My interest was maintained throughout every minute of this rather long film.
I don't remember when I've seen another film in which every single role was
played to perfection. (Incidentally, this wonderfully believable acting
seems to occur in at least some, if not most, of the roles in every Chinese
movie I see, from the mainland or otherwise.)
The story is one of classical simplicity, in in large part presented with the same classical, clear quality. The interplay of passion, jealousy, and revenge is reminiscent of Shakespeare, but, for me, more entertaining--if it's proper to speak of such ultimately somber and even horrifying subject matter as entertainment.
I unhesitatingly gave a vote of ten, and noticed that a full 33% of voters so far had done the same--very unusual.
When Roger Ebert called "Raise the Red Lantern" "breathtakingly beautiful," he wasn't exaggerating. But beyond its beauty, its moral seriousness, the fact that not for a moment is it "dumbed down" in the regrettable Hollywood fashion, its superb acting, and its almost unbelievably perfect pacing, make it a rare, rare experience.
"Red Sorghum," the only other Zhang Yimou film I've seen so far, I found somewhat propagandistic but gripping and visually stunning (even more so than "Raise the Red Lantern.") I will be making an effort to see more of this director's fairly extensive body of work.
It's a shame major theater chains don't schedule movies of this caliber instead of the torrent of commercialized Hollywood trash they foist on the public, which, alas, seems only too eager to wallow in more and more of it.
"Raise the Red Lantern" is set at a Chinese baronial estate, the time, the 1920s. But, as the family-servant dynamics are placed on display, the viewer begins to feel it could be a thousand years earlier. The story is shown through the eyes of a young college-dropout played by Gong Li. Family misfortune has forced her into concubinage as the "fourth mistress" of the Chinese lord. A headstrong woman, her relationship with the lord's household, especially the other three mistresses, form the basis of the story. But it's telling is as important as the story itself. This is a beautiful, well-acted, well-directed movie. Slow-paced, it ingratiates itself with you, drawing you in deeper and deeper. I can't think of anything that warrants improvement. A masterpiece.

SUPPLIED DATA |

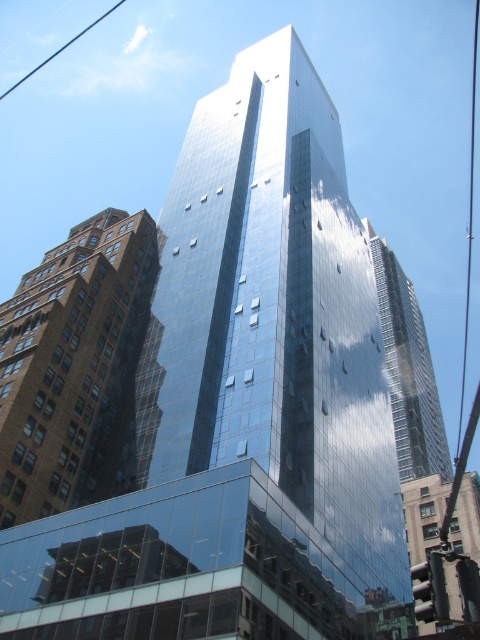
Question: Can you confirm if brown brick building at left is positioned above shiny glass skyscraper at center?

Choices:
 (A) no
 (B) yes

Answer: (B)

Question: Among these points, which one is nearest to the camera?

Choices:
 (A) (54, 472)
 (B) (417, 333)

Answer: (A)

Question: Which of the following is the closest to the observer?

Choices:
 (A) brown brick building at left
 (B) shiny glass skyscraper at center

Answer: (A)

Question: Which point appears farthest from the camera in this image?

Choices:
 (A) (427, 422)
 (B) (37, 448)

Answer: (A)

Question: Does brown brick building at left have a larger size compared to shiny glass skyscraper at center?

Choices:
 (A) no
 (B) yes

Answer: (A)

Question: Is brown brick building at left wider than shiny glass skyscraper at center?

Choices:
 (A) yes
 (B) no

Answer: (B)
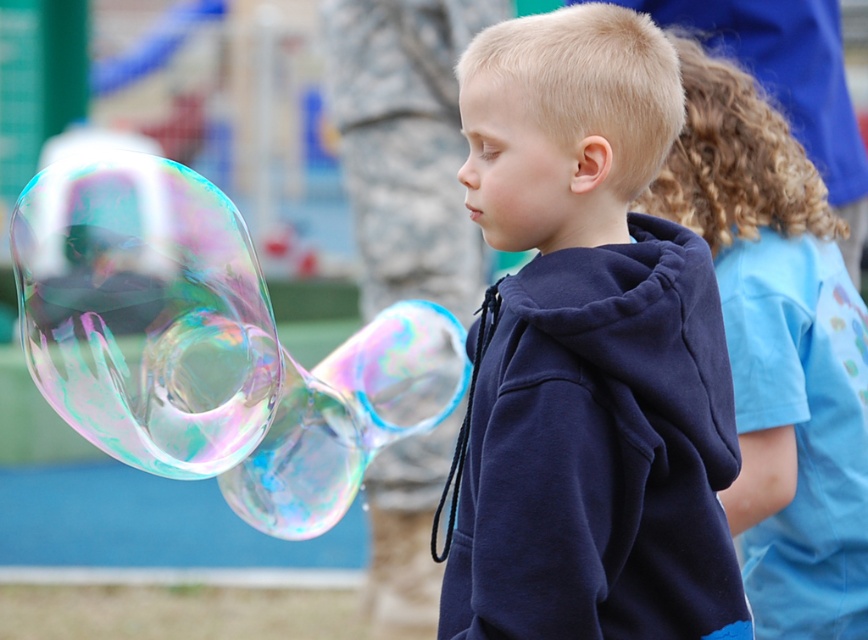
Based on the photo, is navy blue hoodie at center bigger than transparent iridescent bubbles at left?

Incorrect, navy blue hoodie at center is not larger than transparent iridescent bubbles at left.

Is navy blue hoodie at center in front of transparent iridescent bubbles at left?

Yes, it is in front of transparent iridescent bubbles at left.

Does point (641, 440) come closer to viewer compared to point (472, 301)?

Yes, point (641, 440) is in front of point (472, 301).

At what (x,y) coordinates should I click in order to perform the action: click on navy blue hoodie at center. Please return your answer as a coordinate pair (x, y). Looking at the image, I should click on (589, 353).

Does transparent iridescent bubble at left have a lesser width compared to transparent iridescent bubbles at left?

Yes, transparent iridescent bubble at left is thinner than transparent iridescent bubbles at left.

Locate an element on the screen. This screenshot has width=868, height=640. transparent iridescent bubble at left is located at coordinates (145, 312).

Find the location of `transparent iridescent bubble at left`. transparent iridescent bubble at left is located at coordinates (145, 312).

Is point (809, 588) in front of point (444, 209)?

Yes, it is.

Who is shorter, blue cotton shirt at center or transparent iridescent bubbles at left?

Standing shorter between the two is transparent iridescent bubbles at left.

At what (x,y) coordinates should I click in order to perform the action: click on blue cotton shirt at center. Please return your answer as a coordinate pair (x, y). This screenshot has height=640, width=868. Looking at the image, I should click on (778, 349).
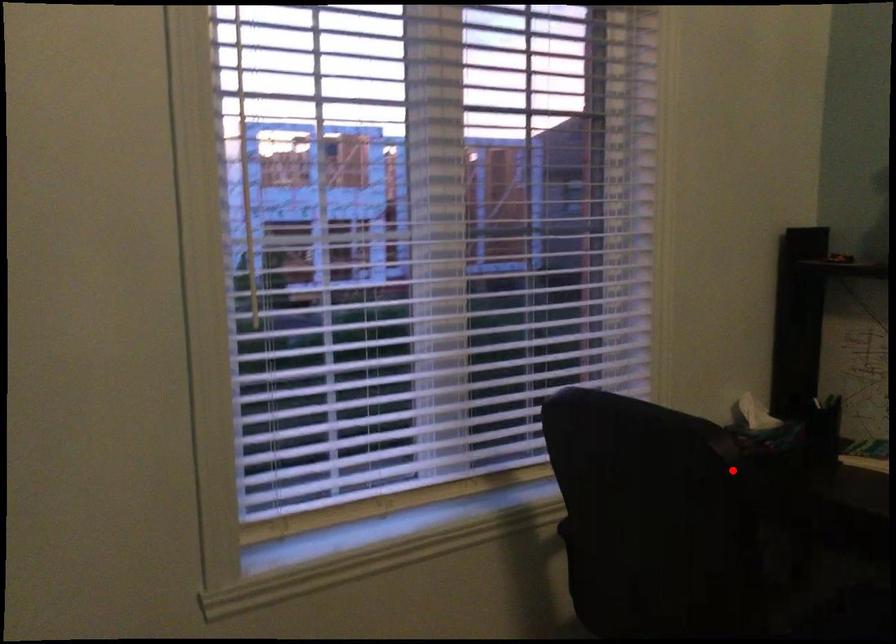
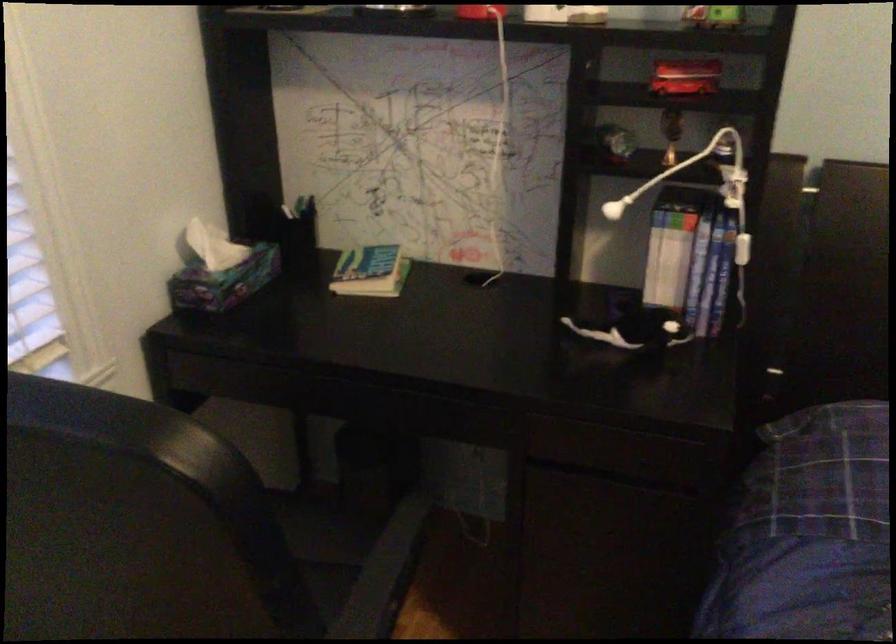
Question: I am providing you with two images of the same scene from different viewpoints. Given a red point in image1, look at the same physical point in image2. Is it:

Choices:
 (A) Closer to the viewpoint
 (B) Farther from the viewpoint

Answer: (A)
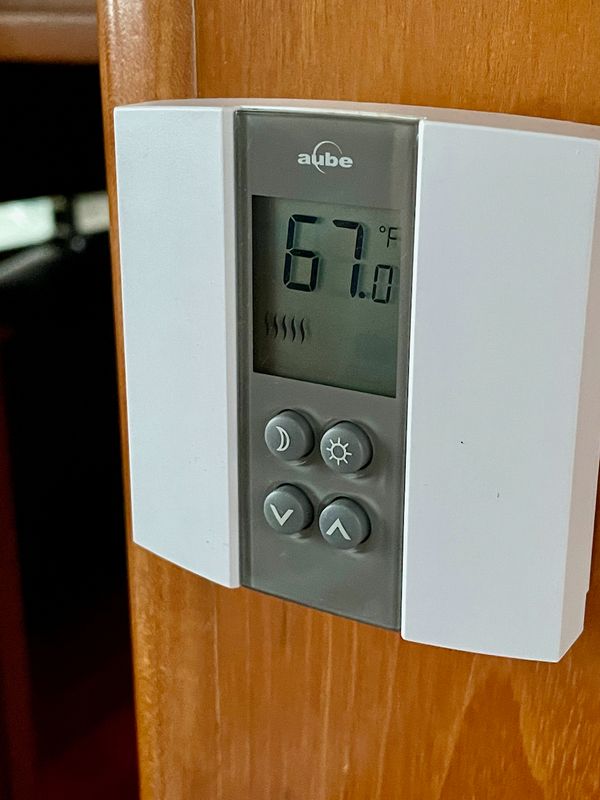
Where is `light wood grain`? light wood grain is located at coordinates (216, 690), (248, 665), (266, 662), (287, 652), (307, 650), (330, 654), (356, 658).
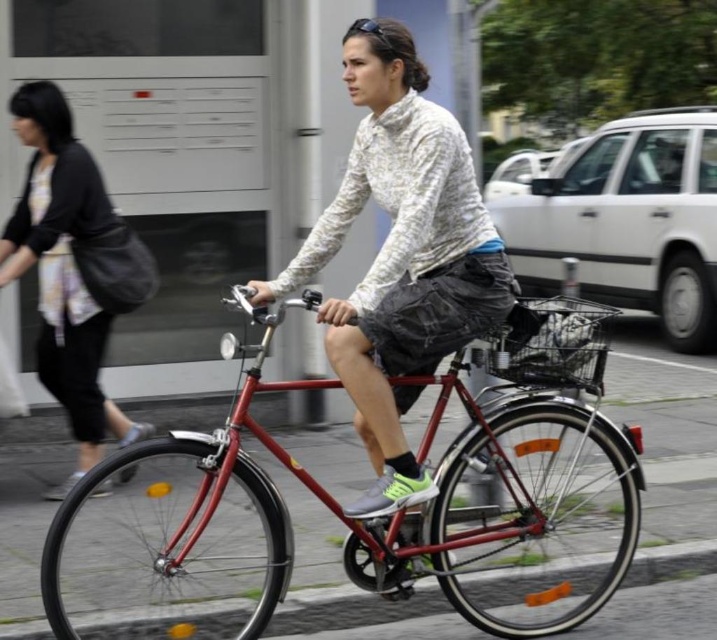
Who is higher up, white textured shirt at center or matte black jacket at left?

white textured shirt at center

Looking at this image, is white textured shirt at center in front of matte black jacket at left?

Yes, it is in front of matte black jacket at left.

You are a GUI agent. You are given a task and a screenshot of the screen. Output one action in this format:
    pyautogui.click(x=<x>, y=<y>)
    Task: Click on the white textured shirt at center
    
    Given the screenshot: What is the action you would take?
    tap(399, 256)

Does metallic red bicycle at center have a greater height compared to matte black jacket at left?

No, metallic red bicycle at center is not taller than matte black jacket at left.

Measure the distance between metallic red bicycle at center and camera.

metallic red bicycle at center is 11.14 feet away from camera.

Does point (522, 372) lie in front of point (113, 257)?

Yes, it is in front of point (113, 257).

In order to click on metallic red bicycle at center in this screenshot , I will do `click(366, 518)`.

Is point (313, 481) behind point (398, 276)?

Yes, it is.

Identify the location of metallic red bicycle at center. This screenshot has width=717, height=640. (366, 518).

You are a GUI agent. You are given a task and a screenshot of the screen. Output one action in this format:
    pyautogui.click(x=<x>, y=<y>)
    Task: Click on the metallic red bicycle at center
    
    Given the screenshot: What is the action you would take?
    pyautogui.click(x=366, y=518)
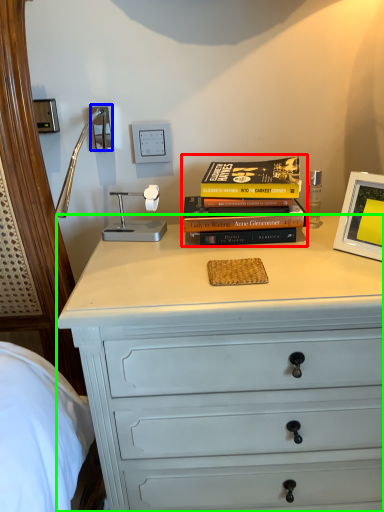
Question: Estimate the real-world distances between objects in this image. Which object is closer to book (highlighted by a red box), electric outlet (highlighted by a blue box) or chest of drawers (highlighted by a green box)?

Choices:
 (A) electric outlet
 (B) chest of drawers

Answer: (B)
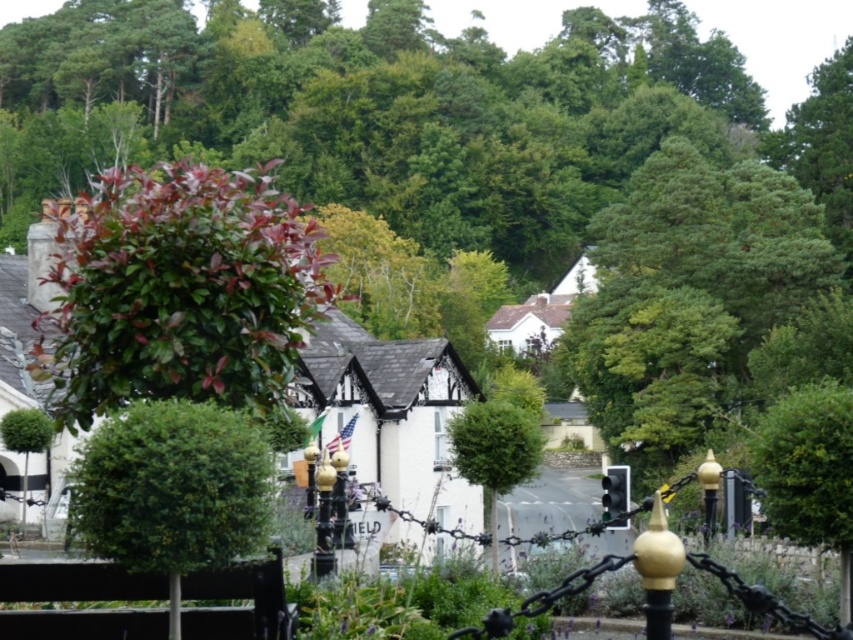
Question: Which object is closer to the camera taking this photo?

Choices:
 (A) green glossy tree at upper left
 (B) green leafy bush at center

Answer: (A)

Question: Which is farther from the green leafy bush at center?

Choices:
 (A) green glossy tree at left
 (B) green glossy tree at upper left

Answer: (B)

Question: Does green glossy tree at upper left have a larger size compared to green leafy bush at center?

Choices:
 (A) no
 (B) yes

Answer: (B)

Question: Which object is farther from the camera taking this photo?

Choices:
 (A) green leafy bush at center
 (B) green glossy tree at left

Answer: (B)

Question: Can you confirm if green glossy tree at upper left is smaller than green glossy tree at left?

Choices:
 (A) no
 (B) yes

Answer: (A)

Question: Does green glossy tree at upper left appear on the left side of green glossy tree at left?

Choices:
 (A) no
 (B) yes

Answer: (B)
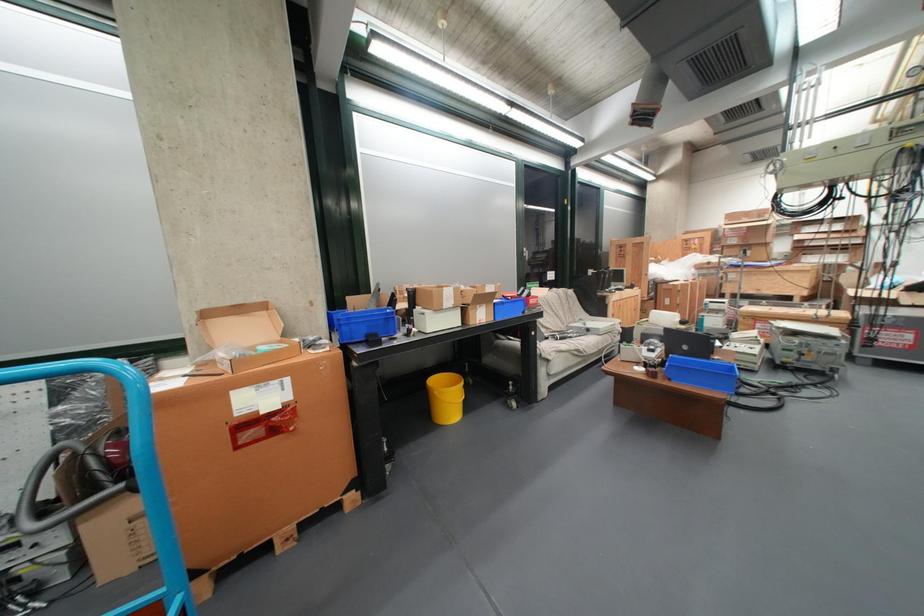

TASK LIST |
1/ In the film review, who plays the young college dropout?
2/ Sum up the film review in two sentences.

SOLUTIONS TO THE TASKS |
1/ Gong Li.

2/ The film review praises "Raise the Red Lantern" for its beauty, moral seriousness, superb acting and nearly perfect pacing, and calls it a masterpiece that earned a vote of ten. The film is set on a Chinese baronial estate in the 1920s and follows a young college dropout, played by Gong Li, whom family misfortune forces to become the lord's fourth mistress.